Mit 'Poesie: Friedrichs Geschichte' verabschiedet sich Kaschte, in dessen Musik und Texte in den letzten Jahren zunehmend politische und ethnische Themen Einzug fanden, von der nebulösen, egozentrischen und mittlerweile fast ekelerregend sinnentleerten Welt musikalischer Subkulturen; ein Abschied, der längst überfällig war. Kaschte, stets darum bemüht, seine Zielgruppe nicht nur zu unterhalten, sondern auch zu bilden und Wissen vermitteln, ist endlich an dem Ort angekommen, an dem er am besten aufgehoben ist, an einem Ort, den nur die Wenigsten ertragen können: in der Realität. Die den Principal Studios (Unheilig, H-Blockx, Die Toten Hosen, Kreator) geschuldete, glasklare Produktion von 'Poesie: Friedrichs Geschichte' unterstreicht diese Entwicklung eindrucksvoll und steht dem Album hervorragend zu Gesicht.
Kritik:
„Nimm den Besen in die Hand
Kehre mit ihm alle Straßen
Feg’ den Dreck aus diesem Land
Wir machen sauber
Gründlich, lupenrein
Jag’ sie alle durch den Schornstein
Sauber“
Es sind kalte, harte und menschenverachtende Worte. Hasserfüllte Zeilen aus blinder Wut, ein Aufruf zu grausamer, kollektiver Hetze. Düstere Umschreibungen, welche direkt einer grausamen Geschichte entstammen könnten. Umso erschreckender, dass vor gar nicht allzu langer Zeit diesen Worten, Taten folgten und ein wahrer Albtraum für viele unschuldige Menschen zur Realität wurde. Nach einigen Jahren meldet sich das Urgestein um die polarisierende Szene-Ikone Alexander Kaschte mit einer überraschenden Veröffentlichung der anderen Art zurück. Doch werden einige Anhänger des Käfer-Königs die fiktiven Charaktere und malerische Fantasie-Welten auf diesem Album vergebens suchen. „Samsas Traum“ sind aufgewacht, haben ausgeträumt und Fabeln opfern sich für einen ungeschönten Blick auf die Wirklichkeit. Die Flucht in surreale, andersartige Sphären, die Flucht vor dem Alltag und dem Hier und Jetzt scheint gescheitert. Doch ist dies eine Art der Notwendigkeit und gerade aktuell besonders wichtig, verschließen doch zu viele immer noch ihre Augen vor dunkler Vergangenheit und neuen Problemstellungen, anstatt sich ihrer anzunehmen, umzudenken und Einsatz zu zeigen. Mit „Poesie: Friedrichs Geschichte“ widmet sich Kaschte dem wohl dunkelsten Kapitel deutscher Geschichte, legt den Finger direkt in die Wunden der Zeit, kapselt sich von Ursprüngen ab, bereit aufzurütteln und tut damit einen wichtigen Schritt in der heilen Musik-Landschaft. Wie sich das Erwachen in ebenjenem Albtraum anhört und anfühlt, lest ihr nun.

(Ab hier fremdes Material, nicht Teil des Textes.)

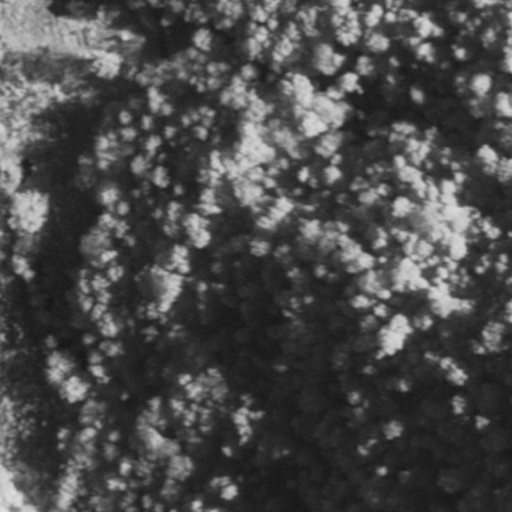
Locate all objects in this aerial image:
building: (84, 3)
road: (163, 62)
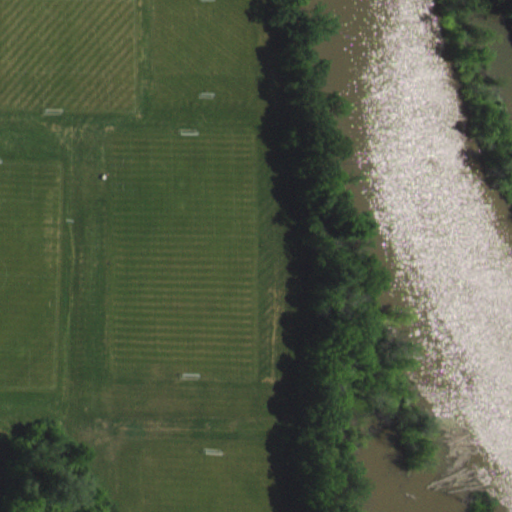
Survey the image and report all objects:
park: (67, 54)
park: (204, 56)
river: (412, 194)
park: (148, 266)
park: (136, 323)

Wie im Pressetext bereits erwähnt, erzählt das Album die Geschichte des Jungen Friedrich, welcher seitens seines näheren Umfelds im Verhalten als gestört, sowie auffällig angesehen wird und in Folge dessen zusammen mit anderen, psychisch und körperlich kranken Menschen in eine NS-Anstalt in Hadamar deportiert wird. Sein großes Talent und zugleich Erfüllung findet er nur im schreiben von Gedichten, was ihn und die anderen jedoch nicht vor einem grausamen Schicksal retten kann…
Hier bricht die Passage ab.